Traditionally, students who are not ready to enter a college level course are required to take a remedial, or developmental course in math, English, or both if needed. According to a 2018 study by the Lumina Foundation, about 50% of students at two-year institutions needed to take a remedial course. But students who take developmental classes are also less likely to graduate. For those earning a two-year associate’s degree, only 9.5% graduated in three years, 4.4 percentage points less than those who did not take remedial courses.

Fifteen years ago, the college-level course completion rate for those who took developmental classes at Ivy Tech Community Colleges was only 30%. Ivy Tech is one of the largest community college systems in the country, made up of 19 campuses across the state of Indiana.

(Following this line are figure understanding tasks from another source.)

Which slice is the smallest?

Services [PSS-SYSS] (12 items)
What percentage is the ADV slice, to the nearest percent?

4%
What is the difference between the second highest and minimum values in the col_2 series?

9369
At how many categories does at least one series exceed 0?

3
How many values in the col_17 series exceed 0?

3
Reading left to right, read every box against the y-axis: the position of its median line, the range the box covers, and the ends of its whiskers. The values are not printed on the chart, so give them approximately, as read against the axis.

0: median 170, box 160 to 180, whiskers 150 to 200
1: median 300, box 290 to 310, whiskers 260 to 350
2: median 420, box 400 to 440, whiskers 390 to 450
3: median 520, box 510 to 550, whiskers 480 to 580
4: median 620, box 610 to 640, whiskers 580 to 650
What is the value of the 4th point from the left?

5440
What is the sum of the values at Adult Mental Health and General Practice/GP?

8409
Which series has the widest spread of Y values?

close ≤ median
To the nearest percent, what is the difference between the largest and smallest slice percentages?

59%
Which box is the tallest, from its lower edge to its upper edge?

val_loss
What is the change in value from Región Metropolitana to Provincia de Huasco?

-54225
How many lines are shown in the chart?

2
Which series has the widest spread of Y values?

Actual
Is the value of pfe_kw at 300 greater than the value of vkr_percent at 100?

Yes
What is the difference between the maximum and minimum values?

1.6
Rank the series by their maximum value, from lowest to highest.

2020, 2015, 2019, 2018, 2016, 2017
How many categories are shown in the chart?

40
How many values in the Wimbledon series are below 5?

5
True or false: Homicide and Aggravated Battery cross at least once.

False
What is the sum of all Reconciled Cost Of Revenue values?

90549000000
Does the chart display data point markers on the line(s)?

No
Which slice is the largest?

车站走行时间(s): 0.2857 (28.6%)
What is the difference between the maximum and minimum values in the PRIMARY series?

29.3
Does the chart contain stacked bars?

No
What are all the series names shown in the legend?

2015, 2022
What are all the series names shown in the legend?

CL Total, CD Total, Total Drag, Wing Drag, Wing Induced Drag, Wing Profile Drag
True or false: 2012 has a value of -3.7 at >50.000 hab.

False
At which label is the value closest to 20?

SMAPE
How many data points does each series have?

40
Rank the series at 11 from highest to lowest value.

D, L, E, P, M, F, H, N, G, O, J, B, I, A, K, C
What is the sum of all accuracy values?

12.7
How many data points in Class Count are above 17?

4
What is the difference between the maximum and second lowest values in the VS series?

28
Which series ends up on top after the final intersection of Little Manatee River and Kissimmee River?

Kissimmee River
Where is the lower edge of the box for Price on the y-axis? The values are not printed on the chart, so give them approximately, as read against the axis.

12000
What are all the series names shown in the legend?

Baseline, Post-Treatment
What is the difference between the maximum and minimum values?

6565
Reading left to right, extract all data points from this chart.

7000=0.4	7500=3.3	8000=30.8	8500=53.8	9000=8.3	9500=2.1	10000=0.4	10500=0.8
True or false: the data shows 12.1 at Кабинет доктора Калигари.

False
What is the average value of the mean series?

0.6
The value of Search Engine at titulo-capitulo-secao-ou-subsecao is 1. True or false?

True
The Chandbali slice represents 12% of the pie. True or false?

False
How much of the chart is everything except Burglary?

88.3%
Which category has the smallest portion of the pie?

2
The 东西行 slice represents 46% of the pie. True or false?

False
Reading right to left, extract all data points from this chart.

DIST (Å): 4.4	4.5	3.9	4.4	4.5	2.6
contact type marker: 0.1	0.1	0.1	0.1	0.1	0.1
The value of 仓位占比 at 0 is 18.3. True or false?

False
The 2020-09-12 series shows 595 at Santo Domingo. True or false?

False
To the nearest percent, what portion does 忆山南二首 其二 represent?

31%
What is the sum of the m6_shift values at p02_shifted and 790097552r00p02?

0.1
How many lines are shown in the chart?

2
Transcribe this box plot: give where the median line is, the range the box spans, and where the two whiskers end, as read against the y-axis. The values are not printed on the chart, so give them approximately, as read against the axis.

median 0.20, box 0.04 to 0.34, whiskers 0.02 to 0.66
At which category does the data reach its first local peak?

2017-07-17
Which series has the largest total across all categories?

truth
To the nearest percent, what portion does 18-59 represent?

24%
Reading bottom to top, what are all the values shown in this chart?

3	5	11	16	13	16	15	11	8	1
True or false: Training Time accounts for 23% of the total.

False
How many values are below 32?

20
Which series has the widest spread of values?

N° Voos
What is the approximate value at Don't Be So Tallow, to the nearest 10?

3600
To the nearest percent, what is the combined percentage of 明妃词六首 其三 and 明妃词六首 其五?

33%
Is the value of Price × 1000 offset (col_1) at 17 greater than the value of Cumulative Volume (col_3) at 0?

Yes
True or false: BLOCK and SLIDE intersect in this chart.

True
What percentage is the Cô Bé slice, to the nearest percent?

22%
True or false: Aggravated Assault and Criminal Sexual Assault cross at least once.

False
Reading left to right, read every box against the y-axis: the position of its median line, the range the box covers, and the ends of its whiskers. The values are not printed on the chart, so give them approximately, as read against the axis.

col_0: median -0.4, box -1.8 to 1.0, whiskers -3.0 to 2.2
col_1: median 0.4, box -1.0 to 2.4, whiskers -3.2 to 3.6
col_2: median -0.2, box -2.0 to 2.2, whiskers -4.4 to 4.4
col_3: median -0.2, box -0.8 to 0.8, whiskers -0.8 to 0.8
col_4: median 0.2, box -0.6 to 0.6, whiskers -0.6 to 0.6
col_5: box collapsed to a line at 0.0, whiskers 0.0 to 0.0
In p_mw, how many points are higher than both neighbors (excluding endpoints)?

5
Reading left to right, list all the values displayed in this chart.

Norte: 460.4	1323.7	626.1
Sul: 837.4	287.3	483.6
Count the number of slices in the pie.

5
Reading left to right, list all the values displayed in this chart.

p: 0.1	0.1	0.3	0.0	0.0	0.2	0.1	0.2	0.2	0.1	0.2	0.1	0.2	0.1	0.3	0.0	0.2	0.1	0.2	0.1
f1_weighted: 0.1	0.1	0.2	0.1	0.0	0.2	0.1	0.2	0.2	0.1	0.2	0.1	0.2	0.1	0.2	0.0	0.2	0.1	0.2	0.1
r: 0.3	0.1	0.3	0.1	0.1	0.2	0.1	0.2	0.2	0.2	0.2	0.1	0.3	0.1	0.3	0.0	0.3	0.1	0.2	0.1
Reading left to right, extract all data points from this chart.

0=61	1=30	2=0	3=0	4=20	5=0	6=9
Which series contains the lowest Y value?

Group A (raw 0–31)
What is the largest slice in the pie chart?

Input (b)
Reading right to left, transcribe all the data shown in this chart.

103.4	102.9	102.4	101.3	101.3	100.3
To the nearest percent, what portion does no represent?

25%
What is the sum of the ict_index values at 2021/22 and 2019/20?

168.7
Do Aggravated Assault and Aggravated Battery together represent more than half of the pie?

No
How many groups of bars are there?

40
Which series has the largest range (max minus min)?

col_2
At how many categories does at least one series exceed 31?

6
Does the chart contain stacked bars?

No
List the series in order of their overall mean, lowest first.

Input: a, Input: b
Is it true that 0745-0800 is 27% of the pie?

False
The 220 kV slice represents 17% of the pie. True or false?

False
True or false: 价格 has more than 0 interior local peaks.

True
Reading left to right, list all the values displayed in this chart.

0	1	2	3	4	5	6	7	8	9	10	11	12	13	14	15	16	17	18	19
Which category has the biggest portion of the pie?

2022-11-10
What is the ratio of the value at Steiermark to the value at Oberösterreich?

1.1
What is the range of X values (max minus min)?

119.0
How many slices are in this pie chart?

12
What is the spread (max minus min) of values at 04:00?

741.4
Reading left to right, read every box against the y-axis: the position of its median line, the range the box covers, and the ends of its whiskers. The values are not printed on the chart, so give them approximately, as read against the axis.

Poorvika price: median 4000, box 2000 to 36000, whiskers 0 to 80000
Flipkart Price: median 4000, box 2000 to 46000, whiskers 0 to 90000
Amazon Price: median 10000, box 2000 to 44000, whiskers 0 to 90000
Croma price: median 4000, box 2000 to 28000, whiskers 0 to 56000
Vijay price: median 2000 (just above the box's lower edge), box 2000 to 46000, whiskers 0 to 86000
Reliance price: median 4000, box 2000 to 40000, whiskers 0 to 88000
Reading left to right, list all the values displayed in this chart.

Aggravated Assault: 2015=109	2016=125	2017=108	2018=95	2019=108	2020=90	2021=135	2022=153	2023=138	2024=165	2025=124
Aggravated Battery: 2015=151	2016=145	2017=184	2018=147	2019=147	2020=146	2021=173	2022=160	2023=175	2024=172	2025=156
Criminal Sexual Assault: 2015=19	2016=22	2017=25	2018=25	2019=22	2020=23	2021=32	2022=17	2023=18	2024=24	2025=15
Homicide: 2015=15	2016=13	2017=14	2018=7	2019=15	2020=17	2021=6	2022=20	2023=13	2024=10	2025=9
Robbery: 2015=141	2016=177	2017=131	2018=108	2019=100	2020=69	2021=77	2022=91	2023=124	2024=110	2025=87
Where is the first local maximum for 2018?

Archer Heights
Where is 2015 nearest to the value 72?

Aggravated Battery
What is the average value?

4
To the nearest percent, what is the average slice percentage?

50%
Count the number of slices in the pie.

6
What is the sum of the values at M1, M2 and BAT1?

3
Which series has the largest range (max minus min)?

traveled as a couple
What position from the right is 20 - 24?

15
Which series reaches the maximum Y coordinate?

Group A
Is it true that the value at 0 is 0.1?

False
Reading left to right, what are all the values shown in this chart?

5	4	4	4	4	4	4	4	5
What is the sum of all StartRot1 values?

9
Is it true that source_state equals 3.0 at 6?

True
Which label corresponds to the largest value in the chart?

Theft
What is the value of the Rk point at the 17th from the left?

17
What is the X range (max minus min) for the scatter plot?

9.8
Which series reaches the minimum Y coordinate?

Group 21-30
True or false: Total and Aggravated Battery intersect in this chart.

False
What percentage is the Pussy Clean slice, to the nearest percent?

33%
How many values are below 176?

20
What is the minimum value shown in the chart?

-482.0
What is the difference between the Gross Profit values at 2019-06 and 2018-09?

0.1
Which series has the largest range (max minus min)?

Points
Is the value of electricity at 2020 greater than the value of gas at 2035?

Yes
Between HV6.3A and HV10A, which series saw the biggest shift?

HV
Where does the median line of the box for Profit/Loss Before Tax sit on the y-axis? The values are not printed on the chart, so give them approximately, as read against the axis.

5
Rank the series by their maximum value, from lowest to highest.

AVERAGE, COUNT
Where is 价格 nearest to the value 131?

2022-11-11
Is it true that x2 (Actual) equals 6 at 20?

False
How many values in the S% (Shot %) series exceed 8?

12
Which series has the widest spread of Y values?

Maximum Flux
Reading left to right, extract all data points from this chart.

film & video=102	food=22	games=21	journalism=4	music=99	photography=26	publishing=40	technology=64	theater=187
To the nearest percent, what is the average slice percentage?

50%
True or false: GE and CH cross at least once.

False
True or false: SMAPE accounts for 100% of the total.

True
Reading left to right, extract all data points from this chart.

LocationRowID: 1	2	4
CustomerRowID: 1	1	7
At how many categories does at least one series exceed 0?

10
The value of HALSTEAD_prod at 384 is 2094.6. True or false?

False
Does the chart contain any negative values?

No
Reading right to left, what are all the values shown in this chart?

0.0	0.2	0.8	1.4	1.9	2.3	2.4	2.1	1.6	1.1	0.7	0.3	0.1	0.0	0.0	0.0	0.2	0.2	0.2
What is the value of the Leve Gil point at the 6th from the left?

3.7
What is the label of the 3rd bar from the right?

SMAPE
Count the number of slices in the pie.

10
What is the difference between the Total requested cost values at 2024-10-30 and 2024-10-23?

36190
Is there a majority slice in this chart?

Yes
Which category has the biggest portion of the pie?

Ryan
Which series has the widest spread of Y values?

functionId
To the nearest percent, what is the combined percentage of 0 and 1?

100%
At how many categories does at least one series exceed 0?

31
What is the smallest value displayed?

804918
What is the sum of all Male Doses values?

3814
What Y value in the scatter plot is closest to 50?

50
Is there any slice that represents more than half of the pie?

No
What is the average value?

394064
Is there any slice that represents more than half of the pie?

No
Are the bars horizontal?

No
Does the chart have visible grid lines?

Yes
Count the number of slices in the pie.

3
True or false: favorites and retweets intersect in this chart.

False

In an effort to move the needle on student success, Ivy Tech partnered with Achieving the Dream and Complete College America. Developmental courses, called prerequisite courses, were turned into corequisite courses, meant to accompany the student as they took their college-level class. Tutoring was also provided. Within one year of the switch, the completion rate for college-level courses jumped 20 percentage points.

Kara MonroeDr. Kara MonroeFor the most part, according to Dr. Kara Monroe, provost and senior vice president for student success at Ivy Tech, students like the change.

“In prerequisite model, where students took course after course, there were all these places for students to exit. Now they don’t have that,” she said. “These classes are happening in one semester, an eight-week timeframe. They may be frustrated during term, but they then get through that.”

Students are carefully placed in these courses. If students are recent high school grads with a GPA of 2.6 or above, or if a student has a high enough SAT or ACT score, they may proceed directly into college level courses. A student is able to self-place themselves if they wish, or  “they can do a knowledge assessment and find their placement and try to improve that placement," said Monroe.